Future Now
The IFTF Blog
"New Bedouins, or the cafe-as-office meme redux"
This is a bit of an update of a 2006 article in GigaOm on cafes as the new garages, but still worth noting. Today's San Francisco Chronicle has a long article about "the new Bedouins," tech workers who have moved more or less permanently out of offices, and now circulate among cafes.
A new breed of worker, fueled by caffeine and using the tools of modern technology, is flourishing in the coffeehouses of San Francisco. Roaming from cafe to cafe and borrowing a name from the nomadic Arabs who wandered freely in the desert, they've come to be known as "bedouins." [ed: the term appears in a 2006 Charter Street post, which is also a nice meditation on the benefits of "going Bedouin"]
San Francisco's modern-day bedouins are typically armed with laptops and cell phones, paying for their office space and Internet access by buying coffee and muffins.
San Francisco's bedouins see themselves changing the nature of the workplace, if not the world at large. They see large companies like General Motors laying off workers, contributing to insecurity. And at the same time, they see the Internet providing the tools to start companies on the cheap. In the Bedouin lifestyle, they are free to make their own rules.
"The San Francisco coffeehouse is the new Palo Alto garage," declares Kevin Burton, 30, who runs his Internet startup Tailrank without renting offices. "It's where all the innovation is happening."...
"This is just confirmation that Starbucks and its cousins are all really in the commercial real estate business," [Daniel Pink] said. "They're giving very cheap real estate for a very pricey cup of coffee."

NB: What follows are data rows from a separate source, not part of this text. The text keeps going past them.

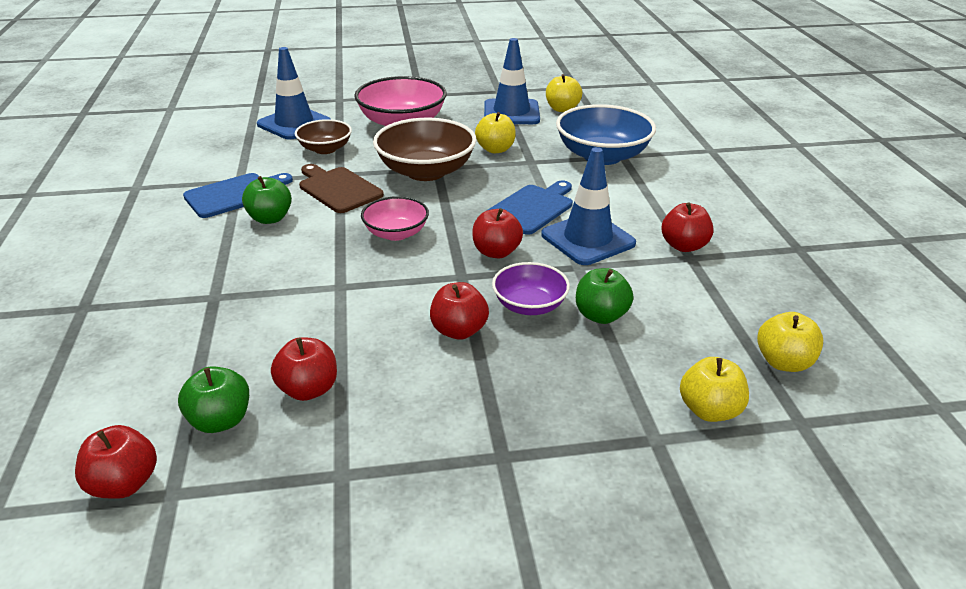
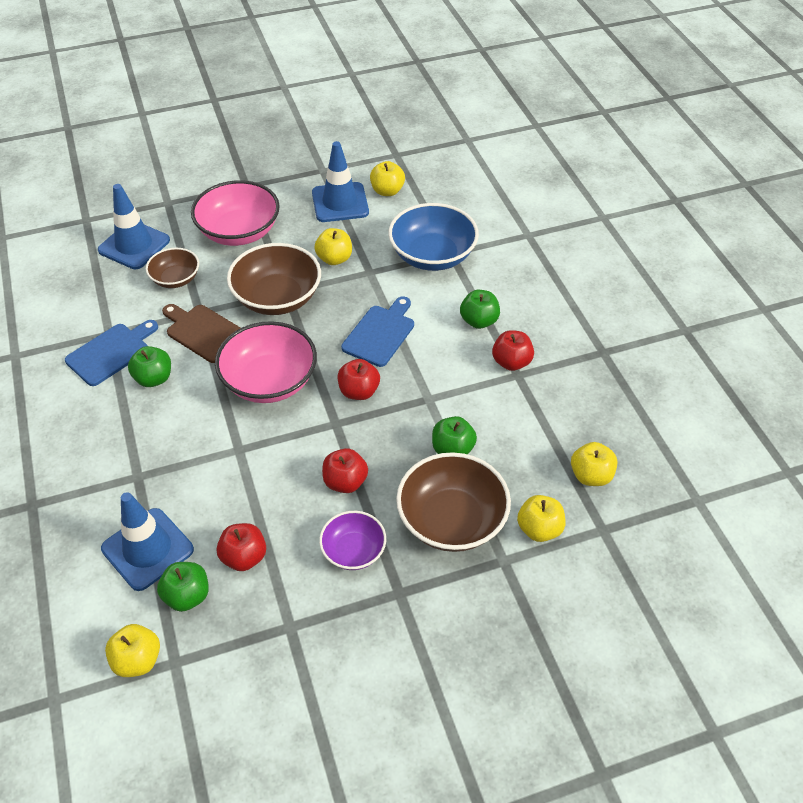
camera: 10 degrees left, 15 degrees up
red apple [75,425,157,499] -> yellow apple [105,624,160,677]
pink bowl [361,196,429,241] -> pink bowl [215,321,317,403], size x1.72
purple bowl [492,262,570,315] -> purple bowl moved to [319,511,386,570]
blue traffic cone [541,147,636,265] -> blue traffic cone moved to [101,492,194,591]
none -> brown bowl [396,452,511,552]
none -> green apple [460,290,500,329]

As I argued the last time this meme bloomed, "the shift from garages to cafes" isn't really just about getting rid of offices, but instead reflects "a shift in preference away from [working in] spaces that are privately owned and isolated, to ones that are more public, that provide services, and offer the potential for fruitful random encounters and social interactions." My sense is that that's still true.